Ao lançarmos mão da perspectiva genealógica, buscamos o estudo da “emergência de um objeto – conceito, prática, idéia ou valor” (VEIGA-NETO, 2005, p. 72) procedendo “à análise histórica das condições políticas de possibilidades dos discursos que instituíram e “alojam” tal objeto. Não se trata de onde ele veio, mas como/ de que maneira e em que ponto ele surge” (idem, p. 72).

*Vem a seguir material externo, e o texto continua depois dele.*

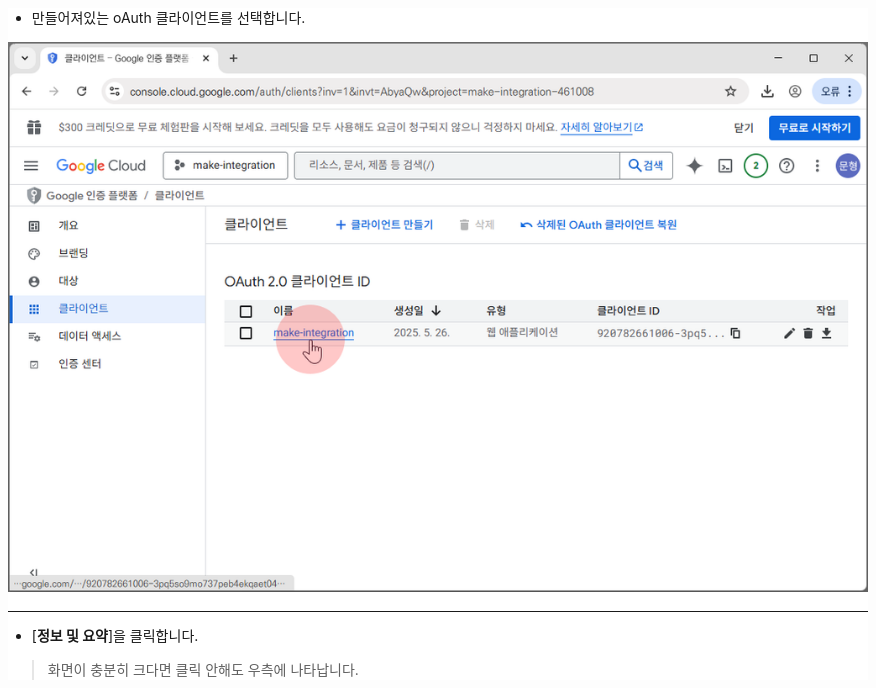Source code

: 
- 만들어져있는 oAuth 클라이언트를 선택합니다.

![](attachments/make-gmail-60.png)

---

- [**정보 및 요약**]을 클릭합니다.

> 화면이 충분히 크다면 클릭 안해도 우측에 나타납니다.
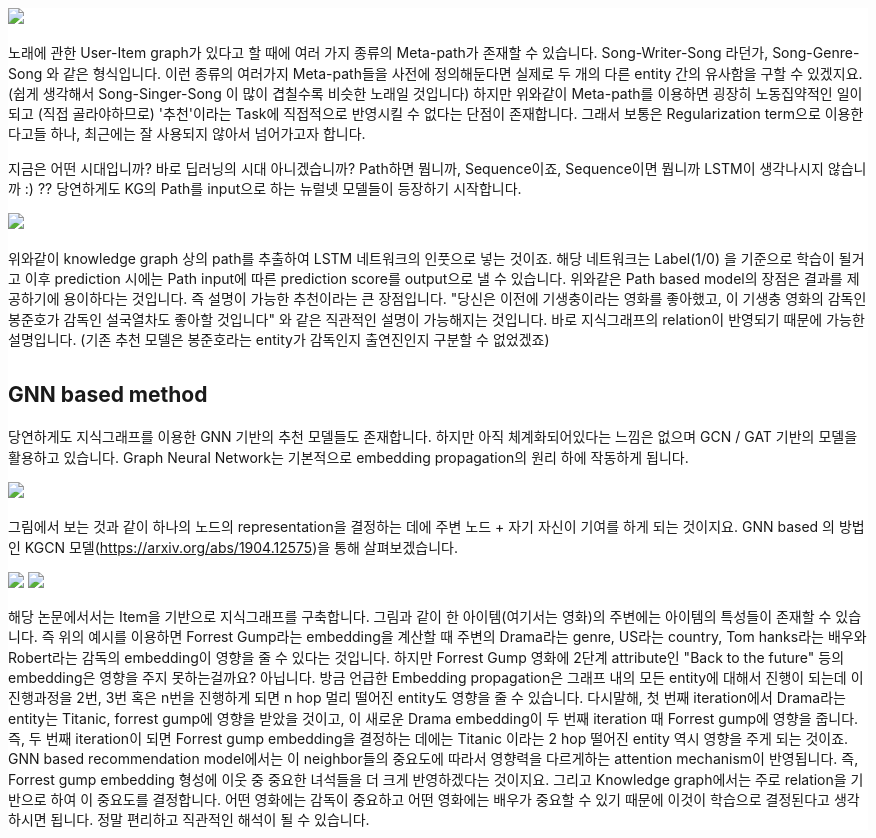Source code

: <img src="https://tech.ebayinc.com/assets/Uploads/Editor/_resampled/ResizedImageWzEyMDAsNTM2XQ/Screen-Shot-2018-12-02-at-11.59.24-PM.png" width="600">

노래에 관한 User-Item graph가 있다고 할 때에 여러 가지 종류의 Meta-path가 존재할 수 있습니다.
Song-Writer-Song 라던가, Song-Genre-Song 와 같은 형식입니다.
이런 종류의 여러가지 Meta-path들을 사전에 정의해둔다면 실제로 두 개의 다른 entity 간의 유사함을 구할 수 있겠지요.
(쉽게 생각해서 Song-Singer-Song 이 많이 겹칠수록 비슷한 노래일 것입니다)
하지만 위와같이 Meta-path를 이용하면 굉장히 노동집약적인 일이되고 (직접 골라야하므로) '추천'이라는 Task에 직접적으로 반영시킬 수 없다는 단점이 존재합니다.
그래서 보통은 Regularization term으로 이용한다고들 하나, 최근에는 잘 사용되지 않아서 넘어가고자 합니다.

지금은 어떤 시대입니까?
바로 딥러닝의 시대 아니겠습니까?
Path하면 뭡니까, Sequence이죠, Sequence이면 뭡니까 LSTM이 생각나시지 않습니까 :) ??
당연하게도 KG의 Path를 input으로 하는 뉴럴넷 모델들이 등장하기 시작합니다.

<img src="https://storage.googleapis.com/groundai-web-prod/media/users/user_201784/project_317733/images/x2.png" width="600">

위와같이 knowledge graph 상의 path를 추출하여 LSTM 네트워크의 인풋으로 넣는 것이죠.
해당 네트워크는 Label(1/0) 을 기준으로 학습이 될거고 이후 prediction 시에는 Path input에 따른 prediction score를 output으로 낼 수 있습니다.
위와같은 Path based model의 장점은 결과를 제공하기에 용이하다는 것입니다.
즉 설명이 가능한 추천이라는 큰 장점입니다.
"당신은 이전에 기생충이라는 영화를 좋아했고, 이 기생충 영화의 감독인 봉준호가 감독인 설국열차도 좋아할 것입니다" 와 같은 직관적인 설명이 가능해지는 것입니다.
바로 지식그래프의 relation이 반영되기 때문에 가능한 설명입니다.
(기존 추천 모델은 봉준호라는 entity가 감독인지 출연진인지 구분할 수 없었겠죠)


## GNN based method ##

당연하게도 지식그래프를 이용한 GNN 기반의 추천 모델들도 존재합니다.
하지만 아직 체계화되어있다는 느낌은 없으며 GCN / GAT 기반의 모델을 활용하고 있습니다.
Graph Neural Network는 기본적으로 embedding propagation의 원리 하에 작동하게 됩니다.

<img src="https://www.secmem.org/assets/images/gnn/gnn_1.png" width="600">

그림에서 보는 것과 같이 하나의 노드의 representation을 결정하는 데에 주변 노드 + 자기 자신이 기여를 하게 되는 것이지요.
GNN based 의 방법인 KGCN 모델(https://arxiv.org/abs/1904.12575)을 통해 살펴보겠습니다.

<img src="https://www.programmersought.com/images/470/e3f1243abe52f0dd32225be2c302963e.png" width="600">

<img src="https://raw.githubusercontent.com/hwwang55/KGCN/master/framework.png" width="600">

해당 논문에서서는 Item을 기반으로 지식그래프를 구축합니다.
그림과 같이 한 아이템(여기서는 영화)의 주변에는 아이템의 특성들이 존재할 수 있습니다.
즉 위의 예시를 이용하면 Forrest Gump라는 embedding을 계산할 때 주변의 Drama라는 genre, US라는 country, Tom hanks라는 배우와 Robert라는 감독의 embedding이 영향을 줄 수 있다는 것입니다.
하지만 Forrest Gump 영화에 2단계 attribute인 "Back to the future" 등의 embedding은 영향을 주지 못하는걸까요?
아닙니다.
방금 언급한 Embedding propagation은 그래프 내의 모든 entity에 대해서 진행이 되는데 이 진행과정을 2번, 3번 혹은 n번을 진행하게 되면 n hop 멀리 떨어진 entity도 영향을 줄 수 있습니다.
다시말해, 첫 번째 iteration에서 Drama라는 entity는 Titanic, forrest gump에 영향을 받았을 것이고, 이 새로운 Drama embedding이 두 번째 iteration 때 Forrest gump에 영향을 줍니다.
즉, 두 번째 iteration이 되면 Forrest gump embedding을 결정하는 데에는 Titanic 이라는 2 hop 떨어진 entity 역시 영향을 주게 되는 것이죠.
GNN based recommendation model에서는 이 neighbor들의 중요도에 따라서 영향력을 다르게하는 attention mechanism이 반영됩니다.
즉, Forrest gump embedding 형성에 이웃 중 중요한 녀석들을 더 크게 반영하겠다는 것이지요.
그리고 Knowledge graph에서는 주로 relation을 기반으로 하여 이 중요도를 결정합니다.
어떤 영화에는 감독이 중요하고 어떤 영화에는 배우가 중요할 수 있기 때문에 이것이 학습으로 결정된다고 생각하시면 됩니다.
정말 편리하고 직관적인 해석이 될 수 있습니다.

Um olhar sob a perspectiva genealógica, nos permite desnaturalizar, desconstruir, desessencializar enunciados que se repetem como se fossem descobertas. Promover questionamentos que nos possibilitem conhecer os regimes de verdades, seus jogos, e suas influências na construção identitária dos sujeitos. Construir uma maneira de olhar que não é, e nem pretende ser, única, uma forma de analisar os mecanismos e processos que tornaram possível tal construção ao longo da história, e que matem, ainda hoje, suas ramificações. Neste sentido, faz-se necessário pensar a vinculação dessas transformações e a construção dos sujeitos.